Task requirements → Give only the number of lines in the records that contain the string "eles".

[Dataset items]
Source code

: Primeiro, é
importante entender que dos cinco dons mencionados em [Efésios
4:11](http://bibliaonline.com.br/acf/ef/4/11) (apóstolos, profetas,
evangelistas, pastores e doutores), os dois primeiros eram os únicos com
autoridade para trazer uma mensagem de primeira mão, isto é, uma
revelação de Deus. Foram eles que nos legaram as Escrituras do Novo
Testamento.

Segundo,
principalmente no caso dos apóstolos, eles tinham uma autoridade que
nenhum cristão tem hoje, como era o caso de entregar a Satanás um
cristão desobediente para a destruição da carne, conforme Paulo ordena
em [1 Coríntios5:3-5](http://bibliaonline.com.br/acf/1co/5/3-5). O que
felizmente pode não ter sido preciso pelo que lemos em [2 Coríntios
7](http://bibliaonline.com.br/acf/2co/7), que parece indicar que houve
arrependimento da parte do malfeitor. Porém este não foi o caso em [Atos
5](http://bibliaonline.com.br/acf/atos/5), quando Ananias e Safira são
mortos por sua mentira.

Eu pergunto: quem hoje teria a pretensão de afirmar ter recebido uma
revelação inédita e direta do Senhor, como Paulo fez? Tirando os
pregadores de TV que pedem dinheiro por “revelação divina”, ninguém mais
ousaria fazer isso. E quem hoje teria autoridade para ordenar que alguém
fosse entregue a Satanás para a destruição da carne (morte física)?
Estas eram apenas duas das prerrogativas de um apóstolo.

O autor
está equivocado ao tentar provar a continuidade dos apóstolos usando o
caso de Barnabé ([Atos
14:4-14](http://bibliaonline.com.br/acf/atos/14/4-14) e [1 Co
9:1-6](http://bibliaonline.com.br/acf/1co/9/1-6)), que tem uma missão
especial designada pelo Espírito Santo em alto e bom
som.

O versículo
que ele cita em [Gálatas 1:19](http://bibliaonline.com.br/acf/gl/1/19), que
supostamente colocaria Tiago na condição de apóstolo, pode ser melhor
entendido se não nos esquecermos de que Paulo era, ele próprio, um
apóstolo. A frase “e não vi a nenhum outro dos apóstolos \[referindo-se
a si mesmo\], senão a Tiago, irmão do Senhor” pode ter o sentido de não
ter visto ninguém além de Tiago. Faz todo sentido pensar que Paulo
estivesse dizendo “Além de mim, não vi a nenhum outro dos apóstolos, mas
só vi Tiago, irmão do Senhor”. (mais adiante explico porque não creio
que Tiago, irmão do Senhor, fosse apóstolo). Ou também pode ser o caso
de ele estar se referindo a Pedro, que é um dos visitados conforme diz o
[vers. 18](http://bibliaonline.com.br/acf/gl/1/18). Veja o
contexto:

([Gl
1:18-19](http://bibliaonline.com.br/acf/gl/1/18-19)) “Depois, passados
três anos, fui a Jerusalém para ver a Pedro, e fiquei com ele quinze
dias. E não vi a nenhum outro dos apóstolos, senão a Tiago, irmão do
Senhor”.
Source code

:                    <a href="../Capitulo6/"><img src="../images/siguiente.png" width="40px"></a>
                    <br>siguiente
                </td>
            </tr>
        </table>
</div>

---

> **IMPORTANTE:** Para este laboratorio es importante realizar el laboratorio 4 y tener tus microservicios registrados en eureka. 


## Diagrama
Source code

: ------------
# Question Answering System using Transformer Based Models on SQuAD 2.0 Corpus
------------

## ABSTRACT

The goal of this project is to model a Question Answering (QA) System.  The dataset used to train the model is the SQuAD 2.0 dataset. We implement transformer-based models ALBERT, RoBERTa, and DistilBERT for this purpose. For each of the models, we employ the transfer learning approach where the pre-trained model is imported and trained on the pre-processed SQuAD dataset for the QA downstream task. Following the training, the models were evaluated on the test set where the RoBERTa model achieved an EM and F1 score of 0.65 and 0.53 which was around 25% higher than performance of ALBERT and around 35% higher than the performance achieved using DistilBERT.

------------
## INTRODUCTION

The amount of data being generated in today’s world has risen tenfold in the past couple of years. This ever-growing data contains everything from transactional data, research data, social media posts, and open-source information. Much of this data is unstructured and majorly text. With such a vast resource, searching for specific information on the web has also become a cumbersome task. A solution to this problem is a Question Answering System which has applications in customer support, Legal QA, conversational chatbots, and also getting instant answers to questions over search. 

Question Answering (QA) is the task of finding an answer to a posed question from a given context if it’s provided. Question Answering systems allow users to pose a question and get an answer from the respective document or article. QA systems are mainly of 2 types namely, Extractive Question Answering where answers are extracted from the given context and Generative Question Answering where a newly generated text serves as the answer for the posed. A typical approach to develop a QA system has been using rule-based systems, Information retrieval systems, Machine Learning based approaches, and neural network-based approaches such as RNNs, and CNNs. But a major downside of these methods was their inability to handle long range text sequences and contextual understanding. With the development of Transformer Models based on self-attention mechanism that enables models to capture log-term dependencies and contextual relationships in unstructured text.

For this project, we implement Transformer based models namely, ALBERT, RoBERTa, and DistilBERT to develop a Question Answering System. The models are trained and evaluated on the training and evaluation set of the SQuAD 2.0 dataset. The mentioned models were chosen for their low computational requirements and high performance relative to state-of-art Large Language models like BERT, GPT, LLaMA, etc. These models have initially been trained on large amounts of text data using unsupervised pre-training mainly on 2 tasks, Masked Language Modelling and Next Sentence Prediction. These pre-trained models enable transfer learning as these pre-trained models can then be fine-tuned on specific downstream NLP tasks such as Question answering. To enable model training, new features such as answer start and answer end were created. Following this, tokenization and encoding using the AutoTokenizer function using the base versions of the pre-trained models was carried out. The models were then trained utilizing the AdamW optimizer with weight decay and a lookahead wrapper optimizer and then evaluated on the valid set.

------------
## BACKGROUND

Final answer → 2